凤奉简直像看戏一样,「启山,她们一直都这样么?」
霍老爷子对于眼前的场景早已习以为常,「对,一直都这样,让你见笑了。」
「没有。」凤奉看着时商,脸上难得扬起笑,「你是不知道以前商商过的什么日子…这不提也罢了,现在的商商很好,嫁到你们霍家,是商商的福气。」
「这话就见外了,我们早已把商商当成一家人。」
「你孙子呢?」
「在公司。」霍老转过头,「今晚在这吃了晚饭再回去?」
「好啊。」
他正要见见霍家那小子。
傍晚。
霍温庭回到家,见时商在跟宋女士学插花,姑姑则坐在一旁嗑瓜子看电视。
「你们挺悠闲。」
霍婉眼睛看着电视,理所当然地说,「霍家女人享福,霍家男人赚钱,天经地义。

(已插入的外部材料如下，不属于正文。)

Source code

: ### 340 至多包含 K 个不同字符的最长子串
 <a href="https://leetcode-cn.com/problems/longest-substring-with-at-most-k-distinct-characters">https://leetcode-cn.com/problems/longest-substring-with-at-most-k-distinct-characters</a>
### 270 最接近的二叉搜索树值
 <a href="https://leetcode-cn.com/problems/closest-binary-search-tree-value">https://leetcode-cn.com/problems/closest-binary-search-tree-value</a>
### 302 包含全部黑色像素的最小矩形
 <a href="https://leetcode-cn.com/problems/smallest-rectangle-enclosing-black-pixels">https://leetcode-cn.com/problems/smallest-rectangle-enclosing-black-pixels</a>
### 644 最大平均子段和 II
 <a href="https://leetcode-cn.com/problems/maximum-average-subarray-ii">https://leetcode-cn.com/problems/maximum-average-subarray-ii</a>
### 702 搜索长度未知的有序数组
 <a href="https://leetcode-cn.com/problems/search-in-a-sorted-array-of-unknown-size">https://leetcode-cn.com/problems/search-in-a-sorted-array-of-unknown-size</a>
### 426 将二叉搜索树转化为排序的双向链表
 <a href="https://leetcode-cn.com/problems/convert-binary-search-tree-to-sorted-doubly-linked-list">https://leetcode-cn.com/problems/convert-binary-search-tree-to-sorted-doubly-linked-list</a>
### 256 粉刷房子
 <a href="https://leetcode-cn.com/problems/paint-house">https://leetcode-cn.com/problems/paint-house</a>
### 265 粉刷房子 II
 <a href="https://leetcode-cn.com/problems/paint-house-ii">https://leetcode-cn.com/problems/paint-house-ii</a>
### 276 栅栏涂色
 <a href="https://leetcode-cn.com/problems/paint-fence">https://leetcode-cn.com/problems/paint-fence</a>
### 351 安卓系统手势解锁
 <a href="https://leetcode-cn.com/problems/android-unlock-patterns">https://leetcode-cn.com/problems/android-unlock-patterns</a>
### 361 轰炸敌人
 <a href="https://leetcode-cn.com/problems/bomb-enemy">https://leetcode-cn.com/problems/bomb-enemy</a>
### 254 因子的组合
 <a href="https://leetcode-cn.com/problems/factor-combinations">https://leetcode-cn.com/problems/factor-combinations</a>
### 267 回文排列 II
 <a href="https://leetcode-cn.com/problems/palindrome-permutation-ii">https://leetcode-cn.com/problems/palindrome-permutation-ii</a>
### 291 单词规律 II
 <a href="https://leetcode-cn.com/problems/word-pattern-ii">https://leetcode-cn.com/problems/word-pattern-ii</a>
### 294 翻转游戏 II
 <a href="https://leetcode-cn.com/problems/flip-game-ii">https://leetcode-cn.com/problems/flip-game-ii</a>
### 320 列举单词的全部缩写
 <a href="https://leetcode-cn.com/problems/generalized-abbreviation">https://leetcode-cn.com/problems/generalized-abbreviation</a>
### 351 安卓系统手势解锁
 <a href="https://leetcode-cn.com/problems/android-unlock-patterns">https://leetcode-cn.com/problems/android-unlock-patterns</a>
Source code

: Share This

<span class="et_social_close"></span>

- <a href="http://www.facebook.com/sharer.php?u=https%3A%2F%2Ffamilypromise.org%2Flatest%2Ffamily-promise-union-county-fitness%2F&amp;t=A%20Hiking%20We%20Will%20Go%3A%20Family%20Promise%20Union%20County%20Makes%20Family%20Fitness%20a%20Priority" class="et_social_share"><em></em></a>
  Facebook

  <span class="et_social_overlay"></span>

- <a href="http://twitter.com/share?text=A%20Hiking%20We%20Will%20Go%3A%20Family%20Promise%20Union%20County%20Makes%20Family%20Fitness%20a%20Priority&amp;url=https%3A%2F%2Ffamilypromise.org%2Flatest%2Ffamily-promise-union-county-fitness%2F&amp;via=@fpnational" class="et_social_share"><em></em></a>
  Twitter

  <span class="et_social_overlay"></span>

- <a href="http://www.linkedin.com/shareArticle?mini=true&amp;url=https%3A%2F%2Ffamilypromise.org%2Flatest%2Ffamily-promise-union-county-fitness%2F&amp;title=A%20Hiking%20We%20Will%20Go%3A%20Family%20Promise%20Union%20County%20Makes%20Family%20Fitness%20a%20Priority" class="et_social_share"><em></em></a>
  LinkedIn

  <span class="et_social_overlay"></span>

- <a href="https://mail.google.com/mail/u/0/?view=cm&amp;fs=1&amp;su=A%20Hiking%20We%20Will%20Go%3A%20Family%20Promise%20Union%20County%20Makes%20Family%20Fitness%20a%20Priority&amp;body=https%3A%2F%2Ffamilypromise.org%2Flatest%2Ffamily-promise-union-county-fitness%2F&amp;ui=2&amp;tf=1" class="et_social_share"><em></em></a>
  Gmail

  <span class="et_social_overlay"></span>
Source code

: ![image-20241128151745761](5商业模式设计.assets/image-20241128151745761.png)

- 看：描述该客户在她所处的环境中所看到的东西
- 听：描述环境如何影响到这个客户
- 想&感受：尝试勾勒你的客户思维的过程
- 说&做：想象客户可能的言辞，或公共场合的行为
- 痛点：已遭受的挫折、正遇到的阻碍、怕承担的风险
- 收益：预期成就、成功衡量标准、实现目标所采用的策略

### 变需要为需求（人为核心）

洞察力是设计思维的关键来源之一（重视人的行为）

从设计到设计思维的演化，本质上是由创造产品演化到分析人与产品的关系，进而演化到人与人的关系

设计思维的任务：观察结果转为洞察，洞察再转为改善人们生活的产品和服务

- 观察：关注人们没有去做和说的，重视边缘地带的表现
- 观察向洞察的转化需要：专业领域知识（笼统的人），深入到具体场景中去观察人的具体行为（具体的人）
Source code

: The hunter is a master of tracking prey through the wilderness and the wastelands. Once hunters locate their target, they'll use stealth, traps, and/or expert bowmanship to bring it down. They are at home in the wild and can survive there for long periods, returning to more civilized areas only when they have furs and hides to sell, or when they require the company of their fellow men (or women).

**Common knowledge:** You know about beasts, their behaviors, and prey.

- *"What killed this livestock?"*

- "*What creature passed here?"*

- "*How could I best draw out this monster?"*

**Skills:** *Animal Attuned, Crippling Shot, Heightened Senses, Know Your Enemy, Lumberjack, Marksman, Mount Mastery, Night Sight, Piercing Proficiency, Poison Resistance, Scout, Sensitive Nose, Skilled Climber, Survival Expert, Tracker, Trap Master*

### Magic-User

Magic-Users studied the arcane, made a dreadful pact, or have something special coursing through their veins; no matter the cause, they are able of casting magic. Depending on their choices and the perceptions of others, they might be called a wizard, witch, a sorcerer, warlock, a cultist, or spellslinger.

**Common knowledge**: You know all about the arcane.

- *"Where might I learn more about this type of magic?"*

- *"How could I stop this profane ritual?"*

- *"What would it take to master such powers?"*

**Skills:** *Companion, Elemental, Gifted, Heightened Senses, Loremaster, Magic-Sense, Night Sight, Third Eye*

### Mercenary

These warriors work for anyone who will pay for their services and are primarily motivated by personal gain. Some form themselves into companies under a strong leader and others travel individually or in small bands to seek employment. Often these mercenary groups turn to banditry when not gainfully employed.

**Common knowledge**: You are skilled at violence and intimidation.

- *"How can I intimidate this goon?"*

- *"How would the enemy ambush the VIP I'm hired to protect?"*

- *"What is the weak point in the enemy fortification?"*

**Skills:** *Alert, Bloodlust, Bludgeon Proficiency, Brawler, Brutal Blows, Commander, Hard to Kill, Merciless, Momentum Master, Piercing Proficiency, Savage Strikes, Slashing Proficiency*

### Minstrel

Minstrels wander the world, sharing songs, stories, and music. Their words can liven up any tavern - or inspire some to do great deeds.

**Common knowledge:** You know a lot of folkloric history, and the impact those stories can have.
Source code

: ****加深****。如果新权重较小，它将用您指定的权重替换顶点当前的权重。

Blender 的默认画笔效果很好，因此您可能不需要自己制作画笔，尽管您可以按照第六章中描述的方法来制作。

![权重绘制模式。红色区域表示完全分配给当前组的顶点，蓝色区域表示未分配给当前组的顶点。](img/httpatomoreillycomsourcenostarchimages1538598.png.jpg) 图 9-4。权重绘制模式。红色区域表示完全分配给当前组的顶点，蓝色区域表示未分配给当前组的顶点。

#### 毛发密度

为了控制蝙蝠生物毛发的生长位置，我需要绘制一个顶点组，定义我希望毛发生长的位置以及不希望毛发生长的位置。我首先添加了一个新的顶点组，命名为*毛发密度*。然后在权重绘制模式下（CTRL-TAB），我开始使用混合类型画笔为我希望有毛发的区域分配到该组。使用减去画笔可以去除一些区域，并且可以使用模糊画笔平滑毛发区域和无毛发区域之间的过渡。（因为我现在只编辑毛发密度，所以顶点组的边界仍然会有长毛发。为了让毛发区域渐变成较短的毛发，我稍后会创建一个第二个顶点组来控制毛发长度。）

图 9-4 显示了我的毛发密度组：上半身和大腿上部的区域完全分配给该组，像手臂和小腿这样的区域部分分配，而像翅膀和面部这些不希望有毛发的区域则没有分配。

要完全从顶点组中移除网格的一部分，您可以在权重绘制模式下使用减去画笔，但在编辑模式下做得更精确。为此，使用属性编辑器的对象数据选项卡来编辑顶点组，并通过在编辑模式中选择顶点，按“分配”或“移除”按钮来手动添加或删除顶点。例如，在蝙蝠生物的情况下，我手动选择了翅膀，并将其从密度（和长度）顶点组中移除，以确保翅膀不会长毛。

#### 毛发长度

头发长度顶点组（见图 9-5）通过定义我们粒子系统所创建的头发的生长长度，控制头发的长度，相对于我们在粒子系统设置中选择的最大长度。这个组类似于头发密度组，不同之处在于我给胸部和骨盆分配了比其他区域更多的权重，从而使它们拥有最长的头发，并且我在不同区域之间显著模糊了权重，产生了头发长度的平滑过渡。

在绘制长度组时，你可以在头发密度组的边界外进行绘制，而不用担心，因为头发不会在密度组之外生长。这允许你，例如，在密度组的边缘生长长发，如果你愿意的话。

」
时商仰起脸,看着男人徐徐走来,他的西装外套挂在臂弯里,步伐从容稳重,目光是看着她的,时商便笑,「温庭,你回来啦。」
霍温庭从她笑颜上轻扫而过,看着桌上那瓶插得乱七八糟的花,「白色那瓶子的花是不是你插的?」
「咦,你怎么知道的?」
「丑。」
时商怔怔,「有那么丑吗,妈。」
宋华章驳回儿子的话,「你怎么能这样说时商,她是初学者,你行你来啊。」
时商学着宋女士说话,「对啊,你行你来啊。」
霍温庭轻瞥时商,瞧把她给得意的,有宋女士维护是么。
霍温庭还真来,他把时商插好的花全拿出来又重新一枝枝***去,不过几分钟的事,霍温庭修长的手指转着古董花瓶,「这不比你刚刚插的好看多了。」
时商微张着嘴,「……妈。」
他还真会!
宋女士掩唇咳嗽,尴尬,「我忘了温庭都学过。」
「……」
时商的沉默震耳欲聋。
这时,霍老和凤奉从后院进来。
「温庭,你回来了。」
霍温庭淡淡看过去,「爷爷,凤老。」
凤奉注意到他腕间的佛珠,眼神犀利,「那佛珠有点眼熟。」
「这个么。」霍温庭抬起手腕,棕眸扫着黑色佛珠,「时商送我的。」
凤奉,「我凤家的东西我当然认得,我告诉商商有这东西原本是想让她自己戴着,没想到她给你了。」
宋华章偏过视线往那串佛珠看了一眼,凤老做出的东西是珍贵的,而时商把那份珍贵给了温庭。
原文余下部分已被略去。